View Full Version : sessions from www.domain to https://domain not working

01-19-2008, 04:39 AM
i have a page that doesnt have wildcard SSL so my main domain which is www.domain.com has to redirect to https://domain.com for secure order forms.... the only problem is that i need login session data from www.domain to be readable on https://domain because it needs to show them a different order form if they're logged in than if they're not logged in. how can i do this?

01-19-2008, 07:20 AM
Er, Cookies maybe?
Sorry its been awhile and I don't have SSL configured on my home pc. But if I recall correctly, jam them up by forcing them to use cookies, which I think is a requirement for SSL usage anyway (not 100% sure on that one...). I do recall as well that session has a secure parameter on it as well, but I'm not sure if it remembers it between the different protocols. You could try changing your domain to .domain.com in your session path that may work too.
Sorry I can't be of more help, and I may actually be completely out to lunch on this one. Best to stick around and see if anyone who has more SSL experience can point you in a better direction!

01-19-2008, 07:27 AM
From the statement of your question it is not clear if you are expecting a session to carry over from http://www.domain.com to https://domain.com or are you expecting a session to carry over between https://www.domain.com and https://domain.com.

For the first case -

Browsers maintain separate cookie stores for http and https requests and a session established in one protocol is not treated as the same session in the other protocol. Browsers do not pass session cookies between http and https requests or https and http requests.

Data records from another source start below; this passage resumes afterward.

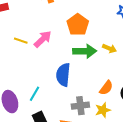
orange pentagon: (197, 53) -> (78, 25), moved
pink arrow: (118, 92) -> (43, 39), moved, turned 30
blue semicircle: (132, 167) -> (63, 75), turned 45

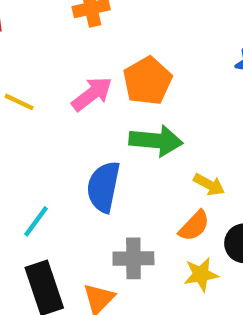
pink arrow: (43, 39) -> (92, 94), moved
yellow arrow: (109, 48) -> (209, 185), moved
yellow star: (103, 110) -> (201, 274), moved

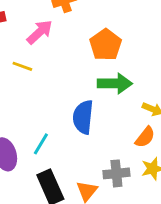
pink arrow: (92, 94) -> (40, 32), moved
gray cross: (133, 258) -> (116, 173), moved

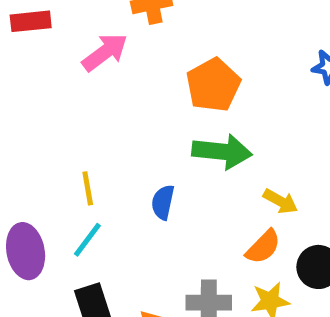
yellow line: (22, 66) -> (88, 188), moved, turned 54
blue semicircle: (83, 117) -> (163, 202), size x0.6

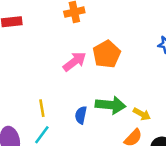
pink arrow: (105, 52) -> (75, 61), moved
green arrow: (222, 152) -> (111, 105), moved

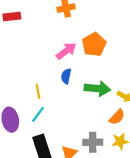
blue semicircle: (81, 115) -> (66, 76), moved

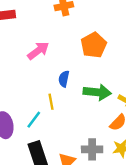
pink arrow: (66, 51) -> (38, 51), moved
yellow line: (38, 91) -> (51, 102), moved

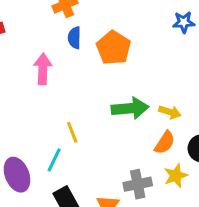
pink arrow: (38, 51) -> (43, 69), turned -40
blue semicircle: (64, 79) -> (74, 38), moved

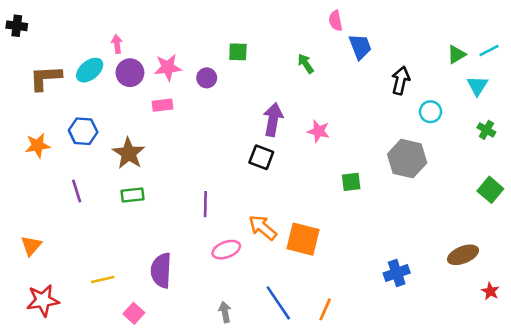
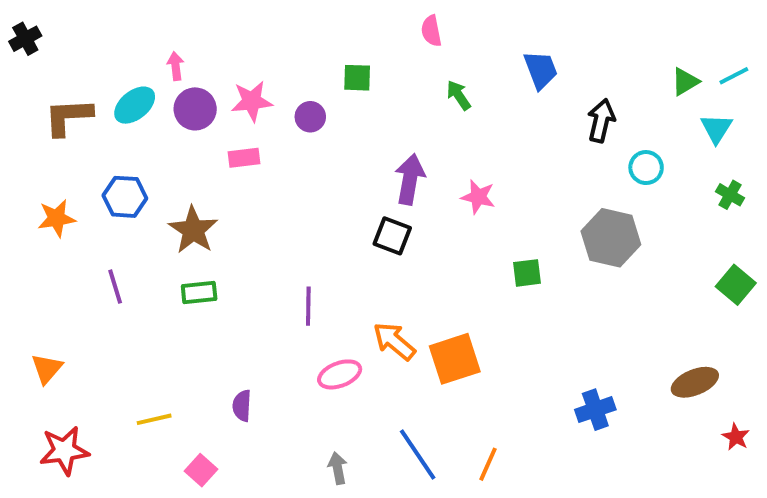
pink semicircle: (336, 21) -> (431, 31), moved
black cross: (17, 26) -> (25, 39), turned -36
orange square: (303, 239) -> (455, 359), turned -32
purple semicircle: (161, 270) -> (242, 406), size x0.6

The reason for this behavior is that any data transfered in a non-encrypted http request, including the session cookie or the session id on the end of the url, can be monitored, taken, and used to impersonate the visitor. The intention of this is to keep secure information secure. There is a way to work around this by passing the session id in the url, but this defeats the purpose of buying and using a SSL certificate.

For the second case -

You need to set the session.cookie_domain to .domain.com (including the leading dot) so that the session cookie will work for all sub-domains.

01-19-2008, 07:33 AM
Awesome, answered one of mine too!
I'm glad I nailed it down 50% on that one! Gotta keep this remembered too, or I'll end up forgetting it again >.<

01-19-2008, 04:54 PM
yea it's the first case... i have to be able to know if they are logged in when they hit the ssl page so that it can show them separate order forms... so i could just pass like a "loggedin=true" in the URL and have the SSL form make them verify their login details, i suppose.